Japan Leaps 10%, Leading the Asian Charge

Asian markets soared Thursday, with Japan closing 10 percent higher and South Korea gaining a whopping 12 percent on international efforts to provide liquidity to emerging markets and global prospects of lower borrowing costs.

Commodity prices jumped and the yen weakened in the wake of the Federal Reserve's cut in rates to the lowest since June 2004, to soften the blow of a potentially deep recession. China, Hong Kong, Norway and Taiwan all delivered cuts of their own, and pressure mounted on the Bank of Japan to reduce rates after it meets on Friday.

The avalanche of government measures taken to increase bank liquidity, including $120 billion of currency swap lines opened between the Fed and four developing economies, and global rate cuts have prompted investors to make room in their cash-heavy portfolios for riskier assets. Credit availability and risk taking are essential to the functioning of the financial system.

The yen weakened on the combination of increasing risk appetite as well as expectations of the first rate cut by the Bank of Japan since the financial crisis broke out more than a year ago. The euro jumped 2.9 percent against the yen to 129.86 yen. The euro hit a 6-1/2-year low below 114 yen last Friday. The U.S. dollar rose 1.6 percent to 99.00 yen, staying well above a 13-year trough of 90.87 yen hit on trading platform EBS late last week. Crude oil futures climbed towards $70 a barrel in the Asian session.


The Nikkei 225 Average surged 10 percent to post its highest close in over a week, buoyed by exporters such as Kyocera on a softer yen and amid talk of a rate cut by the Bank of Japan after similar moves by the United States and China. The 10 percent jump was the biggest one-day gain since Oct. 14, when the Nikkei surged 14.2 percent for the biggest one-day gain in its history. The broader Topix shot up 8.3 percent to 899.37.
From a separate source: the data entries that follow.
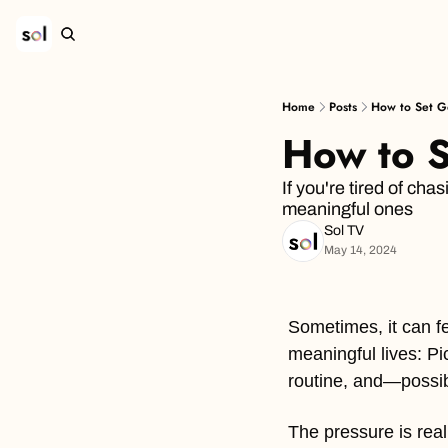
Home
Posts
How to Set Go
How to S
If you're tired of cha
meaningful ones
Sol TV
May 14, 2024
Sometimes, it can fe
meaningful lives: Pi
routine, and—possib
The pressure is real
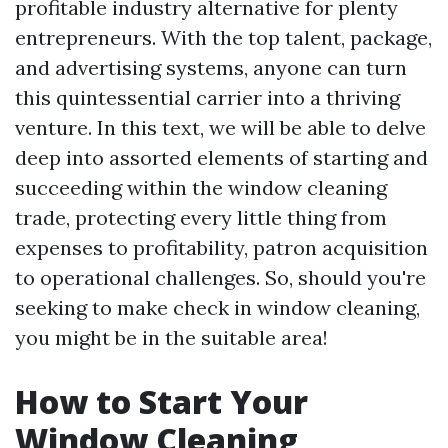
profitable industry alternative for plenty
entrepreneurs. With the top talent, package,
and advertising systems, anyone can turn
this quintessential carrier into a thriving
venture. In this text, we will be able to delve
deep into assorted elements of starting and
succeeding within the window cleaning
trade, protecting every little thing from
expenses to profitability, patron acquisition
to operational challenges. So, should you're
seeking to make check in window cleaning,
you might be in the suitable area!
How to Start Your
Window Cleaning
Seoul shares jumped 12 percent, posting their biggest-ever daily percentage gain led by technology and industrial issues, while volatile banks belatedly reacted to news of a currency swap line set up overnight between South Korea and the U.S. Federal Reserve. Banks reversed earlier double-digit falls to trade sharply higher, with KB
Financial Group
ending up 9.38 percent and Shinhan Financial Group rallying 13.79 percent.

Australian shares finished 4 percent higher, extending their rally to a second day, as mining and energy companies gained on the back of a rebound in oil and base metals prices. Top miner, and the benchmark index's top weighted stock, BHP Billiton roared up 8.7 percent, while rival
and takeover target Rio Tinto jumped 9.2 percent.

Hong Kong shares rallied for a third straight day, surging 12.8 percent after another round of rate reductions worldwide, but the main index is still over 50 percent off its life-high hit on the same day last year. CNOOC, China's top offshore oil refiner climbed 22.4 percent, adding to Wednesday's 10.8 percent rally. Asia's largest oil & gas producer, Petrochina, soared 19.9 percent after it posted a 30 percent increase in quarterly profit on the back of higher oil prices and a government hike in fuel prices.

Singapore's Straits Times Index leapt 7.8 percent with banks such as DBS Group and UOB leading the advance. DBS Group was up 8.5 percent and CapitaLand was up 8.4 percent. Commodities related firms Noble Group and Olam International both gained around 20 percent.

The Shanghai Composite Index rose more than 2.6 percent led by large caps after China cut interest rates for the third time in six weeks, while drawing strength from a surge in regional
markets. The Chinese market had underperformed the region during morning trade but began to catch up in the afternoon, as the index of Asia-Pacific stocks outside Japan soared 10 percent.